For the competition score, if you are in the top quartile for all **competition traces** (**released and unreleased**), you will receive the full 20%. If you are in the second quartile, you will receive 15%. If your misprediction rate is at least as good as the TAs' branch predictor misprediction rate, you will receive at least 10%. If your branch predictor misprediction rate is worse than the TAs' branch predictor, you will receive 0%. (To be fair, the TAs will not optimize their branch predictor for the unreleased traces.) **Half of all competition traces and the TAs' score will be released in two weeks**. If you are a top-scoring team, you will be rewarded with a token prize and bragging rights.
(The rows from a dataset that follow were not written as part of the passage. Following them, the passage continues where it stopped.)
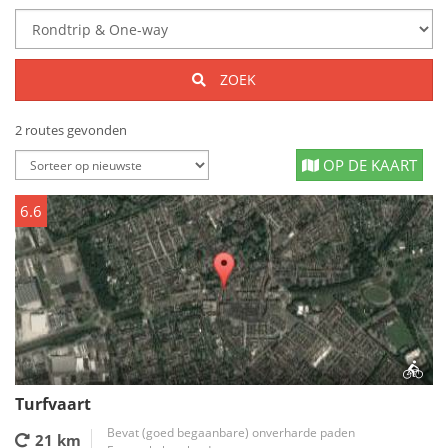
ZOEK
2 routes gevonden
OP DE KAART
6.6
Turfvaart
Bevat (goed begaanbare) onverharde paden
21 km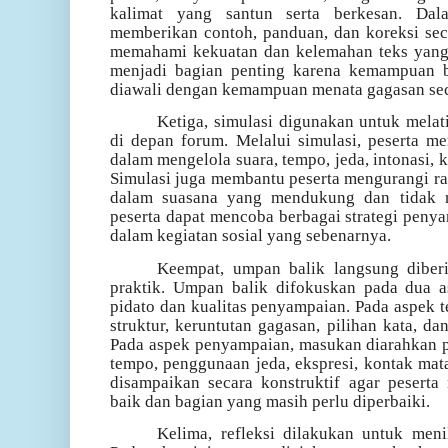
kalimat yang santun serta berkesan. Dal
memberikan contoh, panduan, dan koreksi sec
memahami kekuatan dan kelemahan teks yang d
menjadi bagian penting karena kemampuan 
diawali dengan kemampuan menata gagasan sec
Ketiga, simulasi digunakan untuk mela
di depan forum. Melalui simulasi, peserta 
dalam mengelola suara, tempo, jeda, intonasi, k
Simulasi juga membantu peserta mengurangi ra
dalam suasana yang mendukung dan tidak 
peserta dapat mencoba berbagai strategi pen
dalam kegiatan sosial yang sebenarnya.
Keempat, umpan balik langsung diberi
praktik. Umpan balik difokuskan pada dua as
pidato dan kualitas penyampaian. Pada aspek t
struktur, keruntutan gagasan, pilihan kata, da
Pada aspek penyampaian, masukan diarahkan p
tempo, penggunaan jeda, ekspresi, kontak mat
disampaikan secara konstruktif agar pesert
baik dan bagian yang masih perlu diperbaiki.
Kelima, refleksi dilakukan untuk meni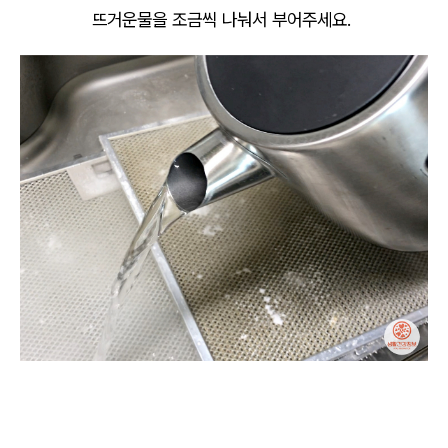
뜨거운물을 조금씩 나눠서 부어주세요.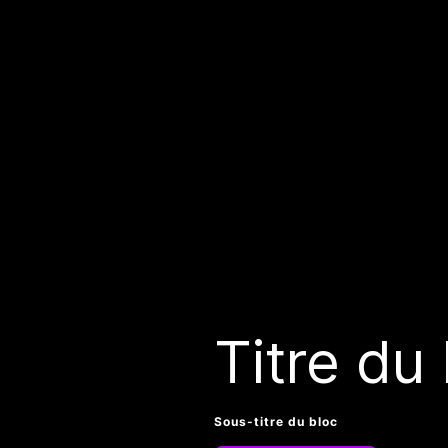
Titre du
Sous-titre du bloc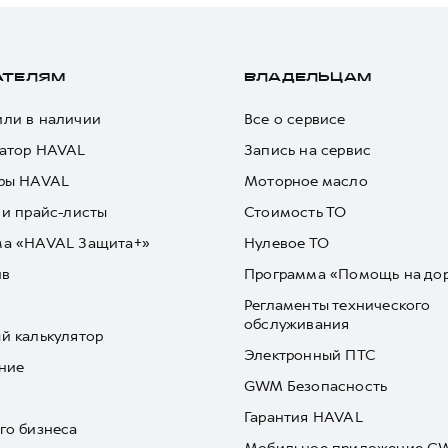
АТЕЛЯМ
ВЛАДЕЛЬЦАМ
ли в наличии
Все о сервисе
атор HAVAL
Запись на сервис
ры HAVAL
Моторное масло
 и прайс-листы
Стоимость ТО
ма «HAVAL Защита+»
Нулевое ТО
йв
Программа «Помощь на до
Регламенты технического
обслуживания
й калькулятор
Электронный ПТС
ние
GWM Безопасность
Гарантия HAVAL
го бизнеса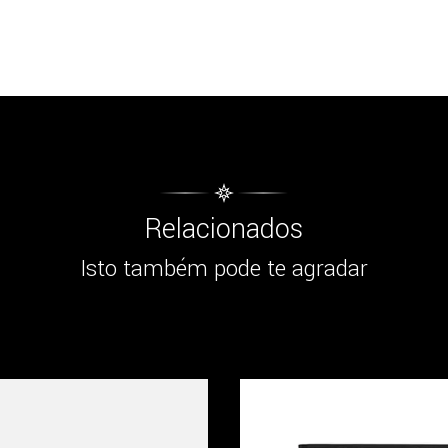
Relacionados
Isto também pode te agradar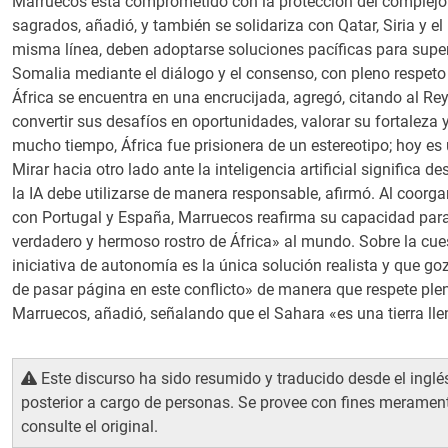
Marruecos está comprometido con la protección del complejo d
sagrados, añadió, y también se solidariza con Qatar, Siria y el 
misma línea, deben adoptarse soluciones pacíficas para super
Somalia mediante el diálogo y el consenso, con pleno respeto a
África se encuentra en una encrucijada, agregó, citando al R
convertir sus desafíos en oportunidades, valorar su fortaleza 
mucho tiempo, África fue prisionera de un estereotipo; hoy es 
Mirar hacia otro lado ante la inteligencia artificial signific
la IA debe utilizarse de manera responsable, afirmó. Al coorg
con Portugal y España, Marruecos reafirma su capacidad par
verdadero y hermoso rostro de África» al mundo. Sobre la cue
iniciativa de autonomía es la única solución realista y que go
de pasar página en este conflicto» de manera que respete plena
Marruecos, añadió, señalando que el Sahara «es una tierra ll
Este discurso ha sido resumido y traducido desde el inglés
posterior a cargo de personas. Se provee con fines meramen
consulte el original.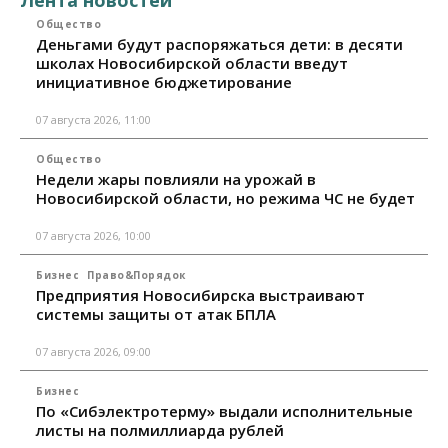
Общество
Деньгами будут распоряжаться дети: в десяти
школах Новосибирской области введут
инициативное бюджетирование
07 августа 2026, 11:00
Общество
Недели жары повлияли на урожай в
Новосибирской области, но режима ЧС не будет
07 августа 2026, 10:00
Бизнес
Право&Порядок
Предприятия Новосибирска выстраивают
системы защиты от атак БПЛА
07 августа 2026, 09:00
Бизнес
По «Сибэлектротерму» выдали исполнительные
листы на полмиллиарда рублей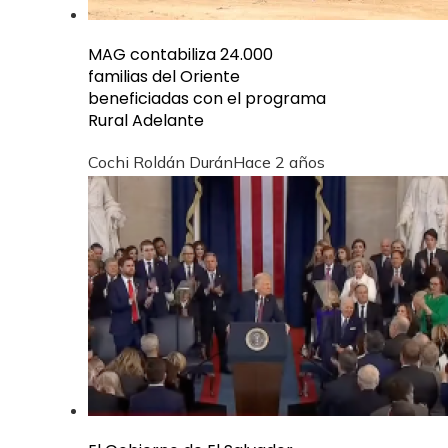
MAG contabiliza 24.000
familias del Oriente
beneficiadas con el programa
Rural Adelante
Cochi Roldán Durán
Hace 2 años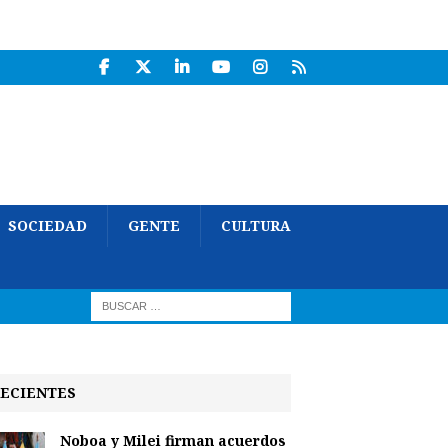
SOCIEDAD
GENTE
CULTURA
ECIENTES
Noboa y Milei firman acuerdos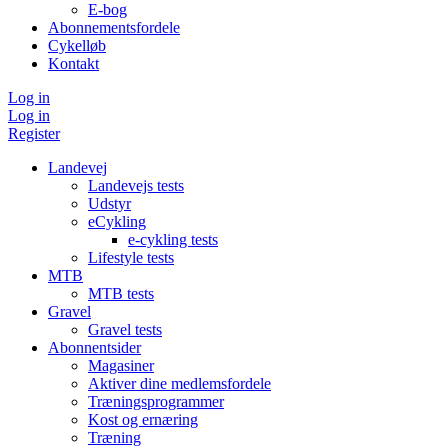
E-bog
Abonnementsfordele
Cykelløb
Kontakt
Log in
Log in
Register
Landevej
Landevejs tests
Udstyr
eCykling
e-cykling tests
Lifestyle tests
MTB
MTB tests
Gravel
Gravel tests
Abonnentsider
Magasiner
Aktiver dine medlemsfordele
Træningsprogrammer
Kost og ernæring
Træning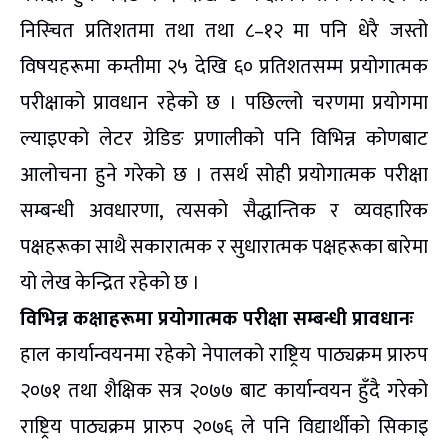
निस्चित प्रतिशतमा तथा तथा ८–१२ मा पनि धेरै जस्तो
विषयहरूमा कम्तीमा २५ देखि ६० प्रतिशतसम्म प्रयोगात्मक
परीक्षाको प्रावधान रहेको छ । पछिल्लो चरणमा प्रयोगमा
ल्याइएको लेटर ग्रेडिङ प्रणालीको पनि विभिन्न कोणबाट
आलोचना हुने गरेको छ । तसर्थ सोही प्रयोगात्मक परीक्षा
सम्बन्धी अवधारणा, त्यसको सैद्धान्तिक र व्यवहारिक
पक्षहरूका साथै सकारात्मक र सुधारात्मक पक्षहरूका बारेमा
यो लेख केन्द्रित रहेको छ ।
विभिन्न कक्षाहरूमा प्रयोगात्मक परीक्षा सम्बन्धी प्रावधानः
हाल कार्यान्वयनमा रहेको नेपालको राष्ट्रिय पाठ्यक्रम प्रारुप
२०७१ तथा शैक्षिक सत्र २०७७ बाट कार्यान्वयन हुँदै गरेको
राष्ट्रिय पाठ्यक्रम प्रारुप २०७६ ले पनि विद्यार्थीको सिकाइ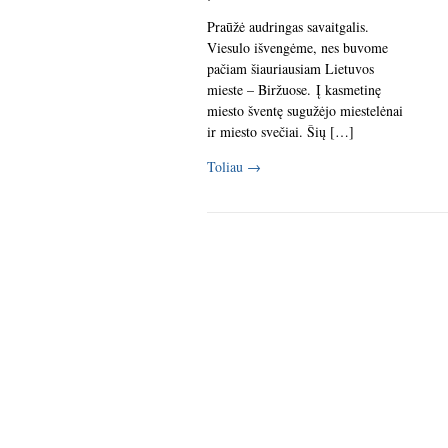
Praūžė audringas savaitgalis.
Viesulo išvengėme, nes buvome
pačiam šiauriausiam Lietuvos
mieste – Biržuose. Į kasmetinę
miesto šventę sugužėjo miestelėnai
ir miesto svečiai. Šių […]
Toliau
→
Finally, the remainder of your grade will depend on the quality of your design review answers as well as a report and presentation, documenting the design and results of your predictor. The report should include design methodology and how you arrived at your competition predictor. Clearly outline how you used your storage budget. Presentations will be given on December 6 and December 8. More details will be provided later.

## 7. Design Review

- 1. List five reasons why Project 4 does not accurately reflect true branch prediction.
- 2. What is aliasing? Describe cases where aliasing is desirable and undesirable.
- 3. Does increasing the number of bits used for the saturation counter always improve performance? Give an example supporting your position.
- 4. There are 3 two-level adaptive branch predictors named PA\*. For each, describe a trace where it has least mispredictions.

### 8. Submission

The final submission will be done electronically. Copy all relevant files to the directory in /afs/ece/class/ece741/project4/submission/your\_email which matches the email of the student who e-mailed the group names. The directory is unlocked until the deadline so you can make changes until then if you submit early.